Let's take a look at the important aspects of the law related to working women in the country
Night shit rules: Women in UAE may not work after 10 pm, except ...
Article 27 and Article 28 of the Employment Law deals with employment of women and night shifts, which reads as:
Women may not be employed at night . The word 'night' shall mean a period of eleven consecutive hours at least including the period from 10pm until 7am
However, Article 28 provides for an exception to the forgoing:
"The following cases shall be excepted from the clause prohibiting women to work at night.
a) In the event where the work in the establishment is stopped due to force majeure.
b) Work in responsible managerial and technical jobs.
c) Work in medical and other services as may be decided by the Minister of Labour and Social Affairs if the working woman does not normally carry out a manual job."
Article 29: Safety at workplace
It is the responsibility of the employer to provide basic amenities or arrange for basic facilities in the work place. Your employer should advise its clients to provide basic amenities and facilities while its employees go to their location to perform their work. Further, an employer must take extra precautions regarding the safety of women and provide for their sanitation and amenities.
This is in accordance with Article 29 of the Federal Law No. 8 of 1980 regulating Employment Relations in the UAE (the "Employment Law'"), which states:
"No women shall be employed on any job that is dangerous, arduous or detrimental to health or morals or on any other operations specified by order of the Minister of Human Resources and Emiratisation (MoHRE) after consulting the competent authorities."
Article 30: Maternity, childcare leave
A female employee is eligible for 45 days of maternity leave upon completion of one year of employment with the employer; and half of the pay if she has not completed one year of employment. This is in accordance with article 30 of the federal law no. 8 of 1980 regulating employment relations in the UAE (the 'Employment Law'). It states: "A female employee shall be entitled to maternity leave with full pay for a period of 45 days, including the period preceding and the period following her confinement, on condition that she has been in her employer's service for a continuous period of not less than one year. If she has not completed the aforesaid period of service, she shall be entitled to maternity leave with half pay.

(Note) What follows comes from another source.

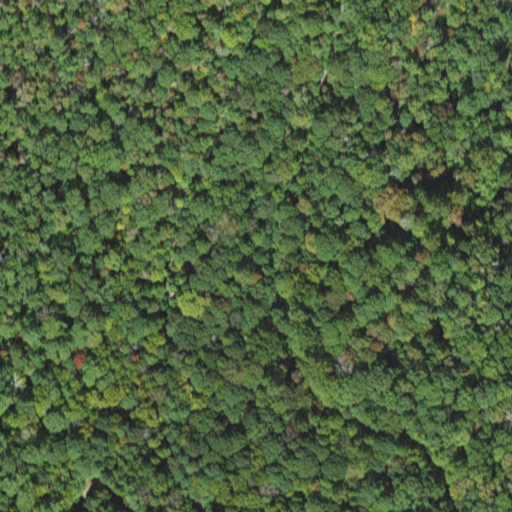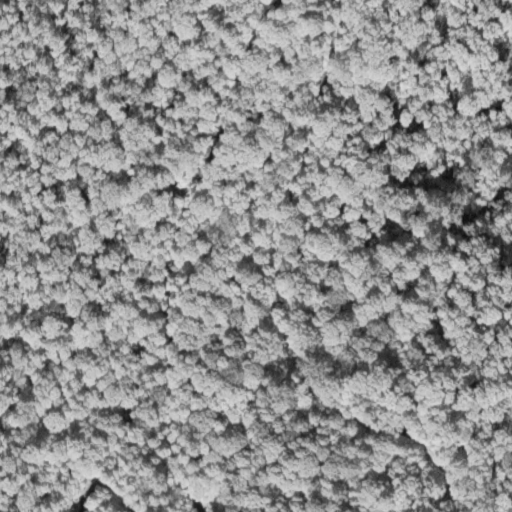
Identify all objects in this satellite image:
road: (275, 8)
road: (28, 256)
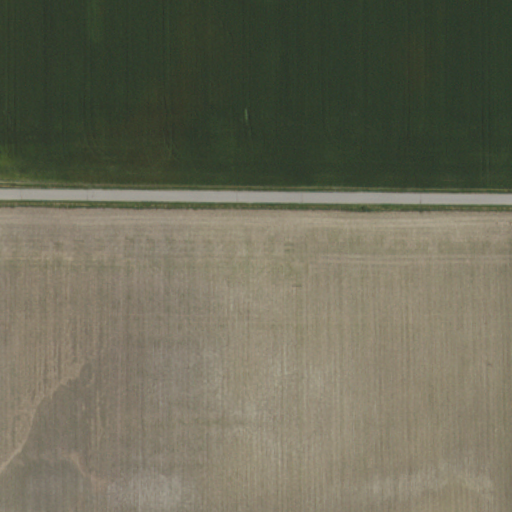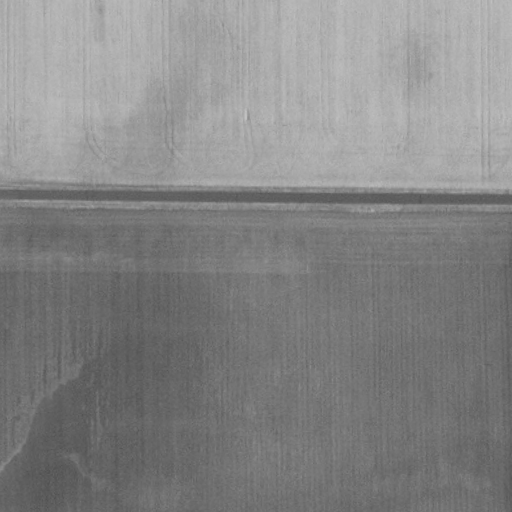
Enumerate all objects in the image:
road: (255, 197)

Read: New rules in Dubai for maternity, childcare leave
On the expiry of her maternity leave, a female employee may be absent from her work without pay for a maximum period of 100 consecutive or non-consecutive days, if such absence is due to an illness preventing her from resuming her work and if the illness is confirmed by a medical certificate issued by the medical service specified by the competent health authority; or if the latter authority confirms that the illness as caused by the women's work or confinement.
'The leave provided for in the preceding two paragraphs shall not be deducted from other period of leave'.
Article 31: Nurseries in public offices
In addition to the prescribed rest period, according to Article 31: "A working woman nursing her baby is entitled to two additional 30-minute breaks everyday for 18 months after the birth of her baby. These additional breaks are considered part of her working hours and no deduction in wages can be made. At the end of maternity leave, private sector employees have the right to extend maternity leave, with a maximum of 10 days without pay. This additional leave can be continuous or interrupted - if caused by illness which must be confirmed to the employer by a certified government physician.
Article 32: Equal wages for women and men
This is in accordance with Article 29 which states: "The female worker shall be granted a wage equal to that of the man should she be performing the same work."
A law that will ensure equal wages for women and men has been approved by the UAE Cabinet on Tuesday, April 10. The 'law on equal wages and salaries for men and women' will ensure that women have equal opportunities as partners in the UAE's development. It will also empower women to lead future national strategies and ambitious projects, it was announced.
The Cabinet's approval of the law is in line with the government's objective to ensure the protection of women's rights and support their role in the national development process.
Article 94: Cleanliness and ventilation for women employees
It is the responsibility of the employer to ensure perfect cleanliness and ventilation in each workplace. Further, the employer shall provide proper toilet facilities for its employees. This is in accordance with Article 94 of the Employment Law, which states: "Without prejudice to the provisions of the regulations and orders issued by the competent government authorities, an employer shall ensure perfect cleanliness and ventilation in each workplace with adequate lighting, drinking water and toilets."
Article 101: Safety while working in remote areas
An employee is employed in remote areas the employer must take care of the facilities in such areas. This is in accordance with Article 101 of the Employment Law, which states: "Every employer employing employees in areas remote from towns and not connected with them by any normal means of transport shall provide his employees with the following services:
- Adequate means of transport
- Suitable living accommodation
- Drinking water
- Suitable food stuff
- First-aid facilities
- Recreation and sports facilities
The areas to which all or part of the provisions of this article apply, shall be specified by order of the MoHRE. Except in the case of food stuff, the cost of services referred to in this article "shall be defrayed by the employer and shall be entirely free of charge to the employees." In the event your employer continues to commit a breach of the provisions of the Employment Law, you may lodge a complaint against your employer with the MoHRE.